STATED GOAL> Copy the data below without alteration, from its first line up to and including the line with "genus: Noctiluca".

┌────────

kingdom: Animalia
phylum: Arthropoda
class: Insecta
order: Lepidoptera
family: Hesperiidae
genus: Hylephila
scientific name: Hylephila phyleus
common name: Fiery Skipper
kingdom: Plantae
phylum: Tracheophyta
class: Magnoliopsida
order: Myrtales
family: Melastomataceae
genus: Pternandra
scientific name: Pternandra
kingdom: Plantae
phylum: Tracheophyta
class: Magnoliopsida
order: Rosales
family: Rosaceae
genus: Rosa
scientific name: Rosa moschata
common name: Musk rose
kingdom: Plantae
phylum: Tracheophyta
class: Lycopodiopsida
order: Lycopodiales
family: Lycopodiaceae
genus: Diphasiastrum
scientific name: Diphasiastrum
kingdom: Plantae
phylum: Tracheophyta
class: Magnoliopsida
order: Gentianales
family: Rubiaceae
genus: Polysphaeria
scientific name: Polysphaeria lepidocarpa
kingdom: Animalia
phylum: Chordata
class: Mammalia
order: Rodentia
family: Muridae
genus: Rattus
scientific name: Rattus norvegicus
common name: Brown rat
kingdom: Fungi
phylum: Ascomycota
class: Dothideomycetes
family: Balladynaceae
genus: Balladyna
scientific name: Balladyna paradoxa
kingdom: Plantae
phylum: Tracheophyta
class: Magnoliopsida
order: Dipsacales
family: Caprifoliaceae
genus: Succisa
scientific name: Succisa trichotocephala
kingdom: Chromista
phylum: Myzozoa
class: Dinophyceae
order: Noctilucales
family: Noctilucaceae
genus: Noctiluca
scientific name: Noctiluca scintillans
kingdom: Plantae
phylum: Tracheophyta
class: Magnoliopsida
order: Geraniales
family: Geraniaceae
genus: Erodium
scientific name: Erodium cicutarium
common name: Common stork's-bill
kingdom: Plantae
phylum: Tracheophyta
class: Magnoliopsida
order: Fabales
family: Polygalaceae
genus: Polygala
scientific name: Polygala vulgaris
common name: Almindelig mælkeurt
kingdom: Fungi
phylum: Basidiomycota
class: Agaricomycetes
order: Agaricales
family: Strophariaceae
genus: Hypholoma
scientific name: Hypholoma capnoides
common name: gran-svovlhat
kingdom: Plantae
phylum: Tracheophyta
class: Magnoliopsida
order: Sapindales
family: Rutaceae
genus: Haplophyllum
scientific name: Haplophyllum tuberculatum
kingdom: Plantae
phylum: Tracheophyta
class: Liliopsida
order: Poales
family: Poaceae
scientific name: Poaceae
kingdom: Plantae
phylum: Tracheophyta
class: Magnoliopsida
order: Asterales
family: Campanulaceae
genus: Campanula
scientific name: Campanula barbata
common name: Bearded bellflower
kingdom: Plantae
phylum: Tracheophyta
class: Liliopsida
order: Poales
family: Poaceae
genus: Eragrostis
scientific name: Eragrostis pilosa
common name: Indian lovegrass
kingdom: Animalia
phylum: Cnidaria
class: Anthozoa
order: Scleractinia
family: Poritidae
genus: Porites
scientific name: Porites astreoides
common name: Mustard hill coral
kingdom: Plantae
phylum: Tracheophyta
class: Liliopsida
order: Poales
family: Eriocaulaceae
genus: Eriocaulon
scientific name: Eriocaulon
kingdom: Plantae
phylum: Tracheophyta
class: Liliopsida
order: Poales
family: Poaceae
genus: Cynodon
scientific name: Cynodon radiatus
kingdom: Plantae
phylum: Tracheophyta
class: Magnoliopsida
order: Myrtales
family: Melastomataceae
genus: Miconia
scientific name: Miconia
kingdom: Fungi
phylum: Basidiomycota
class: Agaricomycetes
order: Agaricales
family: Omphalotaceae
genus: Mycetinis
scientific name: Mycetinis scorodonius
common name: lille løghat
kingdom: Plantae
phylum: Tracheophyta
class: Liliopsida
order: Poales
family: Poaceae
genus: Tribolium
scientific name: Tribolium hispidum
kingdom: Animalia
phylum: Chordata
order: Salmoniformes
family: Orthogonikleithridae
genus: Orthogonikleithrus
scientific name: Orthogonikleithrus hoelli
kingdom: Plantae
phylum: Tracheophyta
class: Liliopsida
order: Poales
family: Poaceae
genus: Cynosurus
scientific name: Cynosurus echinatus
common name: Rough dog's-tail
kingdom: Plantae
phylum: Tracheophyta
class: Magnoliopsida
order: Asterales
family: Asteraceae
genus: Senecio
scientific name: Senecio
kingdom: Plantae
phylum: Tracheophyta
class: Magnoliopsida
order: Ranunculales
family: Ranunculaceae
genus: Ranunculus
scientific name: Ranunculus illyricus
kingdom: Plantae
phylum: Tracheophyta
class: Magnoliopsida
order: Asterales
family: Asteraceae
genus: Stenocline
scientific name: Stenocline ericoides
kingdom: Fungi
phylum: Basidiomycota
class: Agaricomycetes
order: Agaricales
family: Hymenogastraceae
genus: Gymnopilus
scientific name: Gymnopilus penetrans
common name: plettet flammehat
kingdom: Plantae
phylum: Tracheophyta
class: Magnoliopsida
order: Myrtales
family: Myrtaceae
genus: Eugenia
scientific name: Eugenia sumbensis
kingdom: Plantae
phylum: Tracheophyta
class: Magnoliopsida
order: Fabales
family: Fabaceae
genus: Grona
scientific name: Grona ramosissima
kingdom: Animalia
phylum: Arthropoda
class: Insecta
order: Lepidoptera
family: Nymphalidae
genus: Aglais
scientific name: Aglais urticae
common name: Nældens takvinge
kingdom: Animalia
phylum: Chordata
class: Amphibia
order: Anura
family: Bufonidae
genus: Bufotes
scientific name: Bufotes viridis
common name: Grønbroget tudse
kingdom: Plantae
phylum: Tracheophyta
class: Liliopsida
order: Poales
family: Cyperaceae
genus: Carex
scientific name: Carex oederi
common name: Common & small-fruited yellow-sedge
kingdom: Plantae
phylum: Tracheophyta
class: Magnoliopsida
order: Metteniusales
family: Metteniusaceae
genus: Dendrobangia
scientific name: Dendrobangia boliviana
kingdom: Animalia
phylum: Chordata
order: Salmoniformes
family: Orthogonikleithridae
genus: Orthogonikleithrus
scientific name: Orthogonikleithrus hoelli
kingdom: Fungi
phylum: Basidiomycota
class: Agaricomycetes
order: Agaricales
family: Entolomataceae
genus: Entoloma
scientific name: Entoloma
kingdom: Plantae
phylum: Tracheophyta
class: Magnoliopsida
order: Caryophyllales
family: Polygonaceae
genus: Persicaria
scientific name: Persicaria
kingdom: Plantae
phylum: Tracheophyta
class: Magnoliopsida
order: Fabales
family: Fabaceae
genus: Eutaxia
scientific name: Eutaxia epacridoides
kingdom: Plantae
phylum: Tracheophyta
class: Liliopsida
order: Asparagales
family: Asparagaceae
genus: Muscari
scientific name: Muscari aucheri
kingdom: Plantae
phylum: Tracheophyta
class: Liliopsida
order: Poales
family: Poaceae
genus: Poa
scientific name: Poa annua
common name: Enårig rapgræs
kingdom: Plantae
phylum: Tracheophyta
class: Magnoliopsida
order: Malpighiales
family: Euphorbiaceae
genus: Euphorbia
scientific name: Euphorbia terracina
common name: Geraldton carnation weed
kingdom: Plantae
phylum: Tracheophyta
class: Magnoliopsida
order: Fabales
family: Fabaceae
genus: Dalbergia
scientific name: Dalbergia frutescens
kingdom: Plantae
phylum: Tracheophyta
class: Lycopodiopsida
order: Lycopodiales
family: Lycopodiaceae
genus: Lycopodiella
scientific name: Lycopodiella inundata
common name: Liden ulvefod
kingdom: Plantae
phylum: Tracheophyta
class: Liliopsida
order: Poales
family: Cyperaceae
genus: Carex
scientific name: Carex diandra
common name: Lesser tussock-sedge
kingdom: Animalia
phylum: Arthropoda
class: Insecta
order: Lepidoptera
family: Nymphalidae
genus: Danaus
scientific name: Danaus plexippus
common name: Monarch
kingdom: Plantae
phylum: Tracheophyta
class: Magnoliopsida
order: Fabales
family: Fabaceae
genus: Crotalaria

└────────

EXERCISE RESPONSE>
kingdom: Animalia
phylum: Arthropoda
class: Insecta
order: Lepidoptera
family: Hesperiidae
genus: Hylephila
scientific name: Hylephila phyleus
common name: Fiery Skipper
kingdom: Plantae
phylum: Tracheophyta
class: Magnoliopsida
order: Myrtales
family: Melastomataceae
genus: Pternandra
scientific name: Pternandra
kingdom: Plantae
phylum: Tracheophyta
class: Magnoliopsida
order: Rosales
family: Rosaceae
genus: Rosa
scientific name: Rosa moschata
common name: Musk rose
kingdom: Plantae
phylum: Tracheophyta
class: Lycopodiopsida
order: Lycopodiales
family: Lycopodiaceae
genus: Diphasiastrum
scientific name: Diphasiastrum
kingdom: Plantae
phylum: Tracheophyta
class: Magnoliopsida
order: Gentianales
family: Rubiaceae
genus: Polysphaeria
scientific name: Polysphaeria lepidocarpa
kingdom: Animalia
phylum: Chordata
class: Mammalia
order: Rodentia
family: Muridae
genus: Rattus
scientific name: Rattus norvegicus
common name: Brown rat
kingdom: Fungi
phylum: Ascomycota
class: Dothideomycetes
family: Balladynaceae
genus: Balladyna
scientific name: Balladyna paradoxa
kingdom: Plantae
phylum: Tracheophyta
class: Magnoliopsida
order: Dipsacales
family: Caprifoliaceae
genus: Succisa
scientific name: Succisa trichotocephala
kingdom: Chromista
phylum: Myzozoa
class: Dinophyceae
order: Noctilucales
family: Noctilucaceae
genus: Noctiluca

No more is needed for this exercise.